**Work required:**
Rewrite the lines of the material from the first line through the line containing "et — who rapidly", changing "Undergraduate" to "Postgraduate" and leaving everything else as it is. Give only those lines.

══════

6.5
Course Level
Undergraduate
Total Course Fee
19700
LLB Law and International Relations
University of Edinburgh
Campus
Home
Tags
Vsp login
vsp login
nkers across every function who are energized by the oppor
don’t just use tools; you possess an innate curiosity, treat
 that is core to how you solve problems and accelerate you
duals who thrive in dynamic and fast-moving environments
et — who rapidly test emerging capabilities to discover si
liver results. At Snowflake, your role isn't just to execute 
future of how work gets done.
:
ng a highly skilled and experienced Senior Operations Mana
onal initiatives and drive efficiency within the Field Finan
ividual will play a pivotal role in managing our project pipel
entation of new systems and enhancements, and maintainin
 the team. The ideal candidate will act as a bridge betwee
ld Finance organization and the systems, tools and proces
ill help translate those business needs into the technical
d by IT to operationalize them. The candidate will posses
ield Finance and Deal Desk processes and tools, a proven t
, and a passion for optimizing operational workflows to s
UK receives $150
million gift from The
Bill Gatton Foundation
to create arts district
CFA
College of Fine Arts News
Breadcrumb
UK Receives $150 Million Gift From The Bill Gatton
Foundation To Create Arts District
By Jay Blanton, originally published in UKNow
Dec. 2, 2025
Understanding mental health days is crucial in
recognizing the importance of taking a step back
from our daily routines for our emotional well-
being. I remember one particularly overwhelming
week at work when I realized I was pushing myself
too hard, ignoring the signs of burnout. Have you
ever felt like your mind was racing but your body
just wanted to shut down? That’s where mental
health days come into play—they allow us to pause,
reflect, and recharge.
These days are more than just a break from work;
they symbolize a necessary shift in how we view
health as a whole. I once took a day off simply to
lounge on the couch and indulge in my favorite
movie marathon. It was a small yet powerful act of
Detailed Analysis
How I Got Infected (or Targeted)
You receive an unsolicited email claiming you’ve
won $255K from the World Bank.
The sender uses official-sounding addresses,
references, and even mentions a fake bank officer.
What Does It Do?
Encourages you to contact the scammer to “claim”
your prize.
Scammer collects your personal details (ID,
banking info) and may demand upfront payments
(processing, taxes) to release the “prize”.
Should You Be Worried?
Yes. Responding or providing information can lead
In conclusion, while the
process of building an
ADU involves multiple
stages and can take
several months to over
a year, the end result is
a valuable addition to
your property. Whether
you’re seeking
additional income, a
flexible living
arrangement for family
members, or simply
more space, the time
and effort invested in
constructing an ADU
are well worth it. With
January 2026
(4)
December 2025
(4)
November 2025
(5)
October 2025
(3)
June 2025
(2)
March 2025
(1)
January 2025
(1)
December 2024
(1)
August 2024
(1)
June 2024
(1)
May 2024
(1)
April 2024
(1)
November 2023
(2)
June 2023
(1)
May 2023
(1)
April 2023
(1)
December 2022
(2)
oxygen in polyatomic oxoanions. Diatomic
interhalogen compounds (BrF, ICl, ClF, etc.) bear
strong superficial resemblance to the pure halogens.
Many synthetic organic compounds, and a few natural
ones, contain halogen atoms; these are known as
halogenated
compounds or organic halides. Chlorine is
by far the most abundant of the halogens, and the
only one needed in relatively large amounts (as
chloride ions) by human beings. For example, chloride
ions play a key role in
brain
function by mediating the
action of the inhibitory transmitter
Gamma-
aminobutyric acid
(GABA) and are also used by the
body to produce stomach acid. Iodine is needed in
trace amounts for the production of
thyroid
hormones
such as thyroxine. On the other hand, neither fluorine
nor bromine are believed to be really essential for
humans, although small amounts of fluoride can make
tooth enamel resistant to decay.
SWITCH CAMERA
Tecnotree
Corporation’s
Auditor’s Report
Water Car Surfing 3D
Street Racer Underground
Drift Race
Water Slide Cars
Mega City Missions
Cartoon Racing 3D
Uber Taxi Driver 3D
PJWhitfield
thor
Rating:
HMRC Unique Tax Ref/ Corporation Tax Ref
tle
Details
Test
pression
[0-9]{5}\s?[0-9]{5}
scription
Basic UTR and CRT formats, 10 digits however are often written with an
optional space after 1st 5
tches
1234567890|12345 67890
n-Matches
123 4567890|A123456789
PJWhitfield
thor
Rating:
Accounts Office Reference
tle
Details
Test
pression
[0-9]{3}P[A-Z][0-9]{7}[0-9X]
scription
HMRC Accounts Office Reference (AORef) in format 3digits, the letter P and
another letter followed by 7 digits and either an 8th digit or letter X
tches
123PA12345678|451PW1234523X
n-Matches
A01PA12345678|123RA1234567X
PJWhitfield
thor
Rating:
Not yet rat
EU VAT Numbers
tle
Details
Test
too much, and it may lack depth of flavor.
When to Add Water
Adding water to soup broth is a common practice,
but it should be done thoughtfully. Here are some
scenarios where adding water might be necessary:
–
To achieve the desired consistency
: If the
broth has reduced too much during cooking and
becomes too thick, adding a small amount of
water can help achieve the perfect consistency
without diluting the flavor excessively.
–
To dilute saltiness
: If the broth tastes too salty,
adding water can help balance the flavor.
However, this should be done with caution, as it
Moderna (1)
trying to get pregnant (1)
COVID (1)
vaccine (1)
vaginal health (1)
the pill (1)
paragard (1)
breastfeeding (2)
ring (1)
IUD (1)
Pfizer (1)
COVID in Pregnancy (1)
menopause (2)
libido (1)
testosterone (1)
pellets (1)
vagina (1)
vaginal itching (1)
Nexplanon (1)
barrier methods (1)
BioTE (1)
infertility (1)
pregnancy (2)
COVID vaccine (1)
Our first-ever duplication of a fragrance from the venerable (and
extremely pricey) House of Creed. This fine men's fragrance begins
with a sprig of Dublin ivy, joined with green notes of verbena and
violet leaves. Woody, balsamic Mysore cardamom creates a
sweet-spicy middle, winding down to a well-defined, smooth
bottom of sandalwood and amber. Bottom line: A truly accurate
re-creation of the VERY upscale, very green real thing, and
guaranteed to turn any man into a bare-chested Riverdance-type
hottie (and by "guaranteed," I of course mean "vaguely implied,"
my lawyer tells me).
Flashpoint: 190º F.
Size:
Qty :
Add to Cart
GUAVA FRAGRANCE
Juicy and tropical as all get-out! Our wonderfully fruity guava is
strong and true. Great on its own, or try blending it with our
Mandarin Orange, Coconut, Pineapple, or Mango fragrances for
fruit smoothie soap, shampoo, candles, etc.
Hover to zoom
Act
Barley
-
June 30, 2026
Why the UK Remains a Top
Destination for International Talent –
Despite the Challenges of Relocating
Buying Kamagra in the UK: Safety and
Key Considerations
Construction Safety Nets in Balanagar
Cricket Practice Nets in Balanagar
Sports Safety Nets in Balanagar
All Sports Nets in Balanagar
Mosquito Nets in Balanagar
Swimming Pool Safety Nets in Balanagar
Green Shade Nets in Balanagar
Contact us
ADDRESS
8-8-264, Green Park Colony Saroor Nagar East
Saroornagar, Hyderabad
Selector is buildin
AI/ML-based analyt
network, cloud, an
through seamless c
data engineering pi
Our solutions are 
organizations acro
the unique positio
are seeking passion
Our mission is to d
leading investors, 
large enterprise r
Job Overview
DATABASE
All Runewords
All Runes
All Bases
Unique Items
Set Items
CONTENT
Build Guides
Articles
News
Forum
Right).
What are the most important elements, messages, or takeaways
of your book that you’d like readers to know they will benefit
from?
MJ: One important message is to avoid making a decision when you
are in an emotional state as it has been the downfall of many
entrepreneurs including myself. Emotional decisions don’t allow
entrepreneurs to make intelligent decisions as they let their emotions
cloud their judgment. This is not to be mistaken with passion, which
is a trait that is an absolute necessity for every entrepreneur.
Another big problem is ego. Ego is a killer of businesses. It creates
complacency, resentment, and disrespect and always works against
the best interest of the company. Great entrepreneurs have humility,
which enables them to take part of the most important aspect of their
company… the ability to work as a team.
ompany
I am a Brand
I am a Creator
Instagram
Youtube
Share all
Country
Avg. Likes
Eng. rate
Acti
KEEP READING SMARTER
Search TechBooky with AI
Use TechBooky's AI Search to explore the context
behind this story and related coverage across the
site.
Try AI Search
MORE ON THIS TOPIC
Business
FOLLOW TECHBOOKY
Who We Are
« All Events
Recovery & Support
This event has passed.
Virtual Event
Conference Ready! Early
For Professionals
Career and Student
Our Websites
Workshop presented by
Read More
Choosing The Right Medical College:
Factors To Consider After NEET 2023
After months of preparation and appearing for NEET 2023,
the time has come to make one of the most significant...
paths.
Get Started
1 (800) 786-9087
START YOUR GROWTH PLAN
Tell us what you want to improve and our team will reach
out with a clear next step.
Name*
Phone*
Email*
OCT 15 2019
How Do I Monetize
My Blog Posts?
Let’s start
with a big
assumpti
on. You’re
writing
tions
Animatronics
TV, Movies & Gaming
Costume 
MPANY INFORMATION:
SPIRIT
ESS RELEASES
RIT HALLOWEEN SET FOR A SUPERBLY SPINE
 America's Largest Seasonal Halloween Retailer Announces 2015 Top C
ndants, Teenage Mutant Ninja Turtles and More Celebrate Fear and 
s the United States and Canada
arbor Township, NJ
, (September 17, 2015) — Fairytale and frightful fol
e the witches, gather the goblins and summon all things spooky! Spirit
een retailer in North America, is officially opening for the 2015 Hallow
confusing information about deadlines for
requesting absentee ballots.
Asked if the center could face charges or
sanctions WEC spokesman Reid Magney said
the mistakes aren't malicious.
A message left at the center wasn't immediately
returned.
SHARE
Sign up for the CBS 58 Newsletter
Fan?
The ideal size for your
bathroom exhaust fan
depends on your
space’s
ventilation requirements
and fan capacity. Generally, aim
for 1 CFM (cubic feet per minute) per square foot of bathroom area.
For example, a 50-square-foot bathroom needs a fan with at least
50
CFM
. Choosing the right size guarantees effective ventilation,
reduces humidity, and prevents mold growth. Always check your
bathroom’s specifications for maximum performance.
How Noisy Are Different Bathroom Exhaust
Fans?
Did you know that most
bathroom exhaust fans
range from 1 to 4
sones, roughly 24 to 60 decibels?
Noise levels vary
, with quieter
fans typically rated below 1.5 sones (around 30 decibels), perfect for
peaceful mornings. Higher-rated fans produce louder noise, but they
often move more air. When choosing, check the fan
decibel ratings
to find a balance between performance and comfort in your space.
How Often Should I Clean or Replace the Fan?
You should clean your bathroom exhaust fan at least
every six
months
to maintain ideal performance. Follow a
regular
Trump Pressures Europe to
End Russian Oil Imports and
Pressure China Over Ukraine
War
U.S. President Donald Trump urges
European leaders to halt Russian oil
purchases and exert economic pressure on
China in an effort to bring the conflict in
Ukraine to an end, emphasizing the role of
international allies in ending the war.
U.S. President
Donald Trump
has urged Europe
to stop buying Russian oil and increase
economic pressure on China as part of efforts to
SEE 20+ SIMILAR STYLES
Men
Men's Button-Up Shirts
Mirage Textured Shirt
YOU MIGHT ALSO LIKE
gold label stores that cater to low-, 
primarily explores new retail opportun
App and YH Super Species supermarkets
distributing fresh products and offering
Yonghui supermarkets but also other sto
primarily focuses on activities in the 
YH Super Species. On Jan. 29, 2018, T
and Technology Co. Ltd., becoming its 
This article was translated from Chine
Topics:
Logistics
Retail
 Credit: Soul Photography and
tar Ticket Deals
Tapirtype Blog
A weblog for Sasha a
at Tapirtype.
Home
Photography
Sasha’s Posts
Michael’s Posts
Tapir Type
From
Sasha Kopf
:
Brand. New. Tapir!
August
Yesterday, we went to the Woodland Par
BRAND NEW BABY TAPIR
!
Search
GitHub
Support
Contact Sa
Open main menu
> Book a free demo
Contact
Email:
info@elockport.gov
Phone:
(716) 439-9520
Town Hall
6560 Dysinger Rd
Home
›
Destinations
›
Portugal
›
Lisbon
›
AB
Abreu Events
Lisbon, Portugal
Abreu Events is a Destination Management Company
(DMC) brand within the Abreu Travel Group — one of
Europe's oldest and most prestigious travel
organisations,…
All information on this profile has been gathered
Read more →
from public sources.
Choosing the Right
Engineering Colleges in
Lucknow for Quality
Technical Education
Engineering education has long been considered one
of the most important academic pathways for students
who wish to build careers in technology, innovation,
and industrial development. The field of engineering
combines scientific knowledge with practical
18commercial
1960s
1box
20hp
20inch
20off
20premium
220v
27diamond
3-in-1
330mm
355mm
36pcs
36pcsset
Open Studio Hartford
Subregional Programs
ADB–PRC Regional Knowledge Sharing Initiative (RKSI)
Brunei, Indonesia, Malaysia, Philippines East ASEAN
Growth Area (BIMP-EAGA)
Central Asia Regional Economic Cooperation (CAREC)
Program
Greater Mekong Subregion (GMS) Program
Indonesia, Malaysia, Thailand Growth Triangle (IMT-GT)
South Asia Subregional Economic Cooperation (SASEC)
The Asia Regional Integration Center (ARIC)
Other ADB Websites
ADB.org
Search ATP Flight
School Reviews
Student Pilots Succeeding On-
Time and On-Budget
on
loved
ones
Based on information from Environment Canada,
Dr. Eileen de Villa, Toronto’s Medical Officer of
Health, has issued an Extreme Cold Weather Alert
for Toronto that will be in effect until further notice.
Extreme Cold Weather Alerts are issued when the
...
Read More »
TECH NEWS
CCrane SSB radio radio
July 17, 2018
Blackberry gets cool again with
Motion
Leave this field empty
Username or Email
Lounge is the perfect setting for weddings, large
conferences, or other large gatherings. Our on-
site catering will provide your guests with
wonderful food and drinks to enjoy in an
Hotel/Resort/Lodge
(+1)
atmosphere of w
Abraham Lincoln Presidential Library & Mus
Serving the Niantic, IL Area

══════

**Exercise solution:**
6.5
Course Level
Postgraduate
Total Course Fee
19700
LLB Law and International Relations
University of Edinburgh
Campus
Home
Tags
Vsp login
vsp login
nkers across every function who are energized by the oppor
don’t just use tools; you possess an innate curiosity, treat
 that is core to how you solve problems and accelerate you
duals who thrive in dynamic and fast-moving environments
et — who rapidly test emerging capabilities to discover si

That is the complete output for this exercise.